→ **WHAT THE TASK REQUIRES**:
Copy out each line below verbatim, skipping any picture.
+--
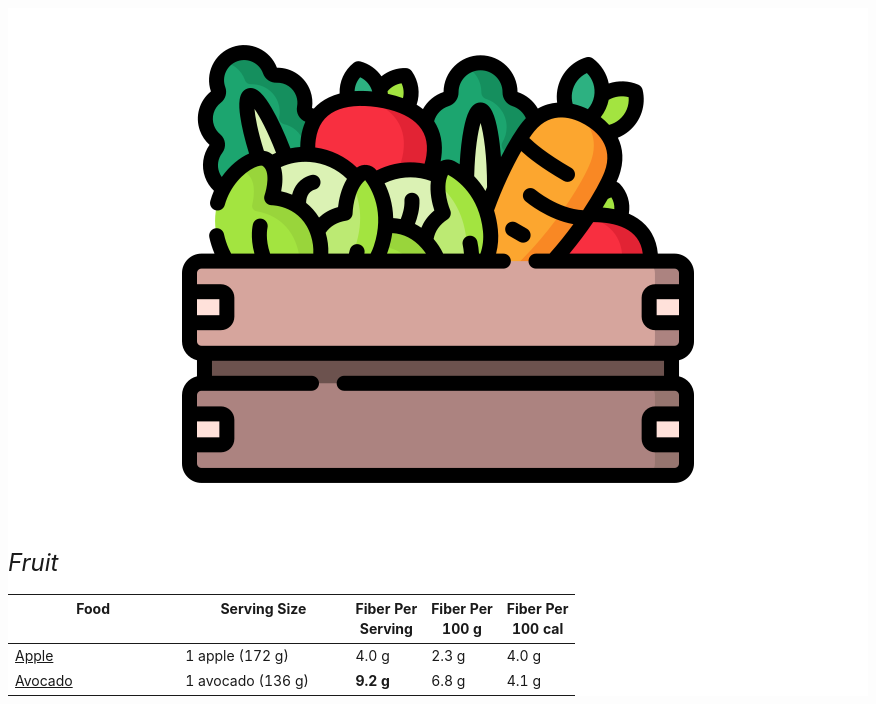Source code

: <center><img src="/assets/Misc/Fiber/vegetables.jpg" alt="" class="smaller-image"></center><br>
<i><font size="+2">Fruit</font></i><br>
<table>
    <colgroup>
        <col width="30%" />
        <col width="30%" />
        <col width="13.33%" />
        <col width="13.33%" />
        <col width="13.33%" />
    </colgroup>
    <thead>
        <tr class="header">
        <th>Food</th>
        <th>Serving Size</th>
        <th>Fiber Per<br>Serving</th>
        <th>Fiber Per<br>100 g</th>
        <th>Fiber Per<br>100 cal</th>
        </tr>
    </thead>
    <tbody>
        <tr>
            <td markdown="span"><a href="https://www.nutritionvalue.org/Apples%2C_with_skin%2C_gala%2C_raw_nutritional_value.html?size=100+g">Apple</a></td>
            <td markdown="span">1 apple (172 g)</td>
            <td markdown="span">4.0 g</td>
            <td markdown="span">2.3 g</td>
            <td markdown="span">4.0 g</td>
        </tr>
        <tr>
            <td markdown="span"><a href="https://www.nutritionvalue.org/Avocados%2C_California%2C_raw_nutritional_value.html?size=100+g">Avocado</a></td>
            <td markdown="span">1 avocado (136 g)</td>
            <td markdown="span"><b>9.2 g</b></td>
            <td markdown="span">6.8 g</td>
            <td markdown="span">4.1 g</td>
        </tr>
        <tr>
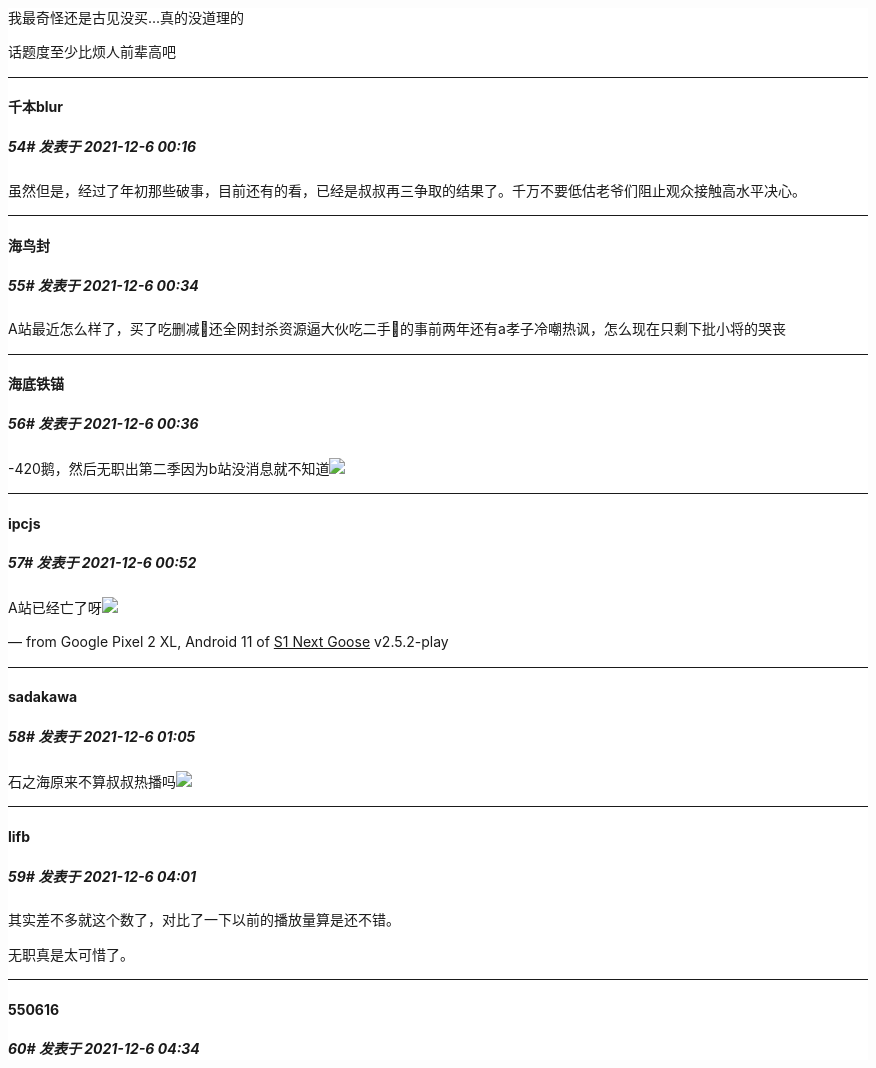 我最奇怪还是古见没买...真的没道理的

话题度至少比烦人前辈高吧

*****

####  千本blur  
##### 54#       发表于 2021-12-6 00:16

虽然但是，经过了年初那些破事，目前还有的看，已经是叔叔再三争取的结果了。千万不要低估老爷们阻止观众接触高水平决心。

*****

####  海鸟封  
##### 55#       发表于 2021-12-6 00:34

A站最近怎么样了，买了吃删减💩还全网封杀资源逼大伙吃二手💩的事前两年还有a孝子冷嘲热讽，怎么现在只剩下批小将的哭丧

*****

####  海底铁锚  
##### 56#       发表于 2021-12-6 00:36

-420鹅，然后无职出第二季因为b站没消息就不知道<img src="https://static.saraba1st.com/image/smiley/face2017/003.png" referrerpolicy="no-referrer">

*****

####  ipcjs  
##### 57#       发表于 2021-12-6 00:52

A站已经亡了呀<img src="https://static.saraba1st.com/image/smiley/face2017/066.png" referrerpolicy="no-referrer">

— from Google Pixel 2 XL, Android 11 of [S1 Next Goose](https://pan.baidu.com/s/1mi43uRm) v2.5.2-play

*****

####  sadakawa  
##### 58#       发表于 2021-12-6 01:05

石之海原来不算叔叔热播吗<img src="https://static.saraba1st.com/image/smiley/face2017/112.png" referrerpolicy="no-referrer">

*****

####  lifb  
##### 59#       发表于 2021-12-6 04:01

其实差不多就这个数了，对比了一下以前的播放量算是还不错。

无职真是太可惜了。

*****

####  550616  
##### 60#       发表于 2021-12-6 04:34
+--
→ **EXERCISE OUTPUT**:
Source code

: <center><img src="/assets/Misc/Fiber/vegetables.jpg" alt="" class="smaller-image"></center><br>
<i><font size="+2">Fruit</font></i><br>
<table>
    <colgroup>
        <col width="30%" />
        <col width="30%" />
        <col width="13.33%" />
        <col width="13.33%" />
        <col width="13.33%" />
    </colgroup>
    <thead>
        <tr class="header">
        <th>Food</th>
        <th>Serving Size</th>
        <th>Fiber Per<br>Serving</th>
        <th>Fiber Per<br>100 g</th>
        <th>Fiber Per<br>100 cal</th>
        </tr>
    </thead>
    <tbody>
        <tr>
            <td markdown="span"><a href="https://www.nutritionvalue.org/Apples%2C_with_skin%2C_gala%2C_raw_nutritional_value.html?size=100+g">Apple</a></td>
            <td markdown="span">1 apple (172 g)</td>
            <td markdown="span">4.0 g</td>
            <td markdown="span">2.3 g</td>
            <td markdown="span">4.0 g</td>
        </tr>
        <tr>
            <td markdown="span"><a href="https://www.nutritionvalue.org/Avocados%2C_California%2C_raw_nutritional_value.html?size=100+g">Avocado</a></td>
            <td markdown="span">1 avocado (136 g)</td>
            <td markdown="span"><b>9.2 g</b></td>
            <td markdown="span">6.8 g</td>
            <td markdown="span">4.1 g</td>
        </tr>
        <tr>
 我最奇怪还是古见没买...真的没道理的

话题度至少比烦人前辈高吧

*****

####  千本blur  
##### 54#       发表于 2021-12-6 00:16

虽然但是，经过了年初那些破事，目前还有的看，已经是叔叔再三争取的结果了。千万不要低估老爷们阻止观众接触高水平决心。

*****

####  海鸟封  
##### 55#       发表于 2021-12-6 00:34

A站最近怎么样了，买了吃删减💩还全网封杀资源逼大伙吃二手💩的事前两年还有a孝子冷嘲热讽，怎么现在只剩下批小将的哭丧

*****

####  海底铁锚  
##### 56#       发表于 2021-12-6 00:36

-420鹅，然后无职出第二季因为b站没消息就不知道<img src="https://static.saraba1st.com/image/smiley/face2017/003.png" referrerpolicy="no-referrer">

*****

####  ipcjs  
##### 57#       发表于 2021-12-6 00:52

A站已经亡了呀<img src="https://static.saraba1st.com/image/smiley/face2017/066.png" referrerpolicy="no-referrer">

— from Google Pixel 2 XL, Android 11 of [S1 Next Goose](https://pan.baidu.com/s/1mi43uRm) v2.5.2-play

*****

####  sadakawa  
##### 58#       发表于 2021-12-6 01:05

石之海原来不算叔叔热播吗<img src="https://static.saraba1st.com/image/smiley/face2017/112.png" referrerpolicy="no-referrer">

*****

####  lifb  
##### 59#       发表于 2021-12-6 04:01

其实差不多就这个数了，对比了一下以前的播放量算是还不错。

无职真是太可惜了。

*****

####  550616  
##### 60#       发表于 2021-12-6 04:34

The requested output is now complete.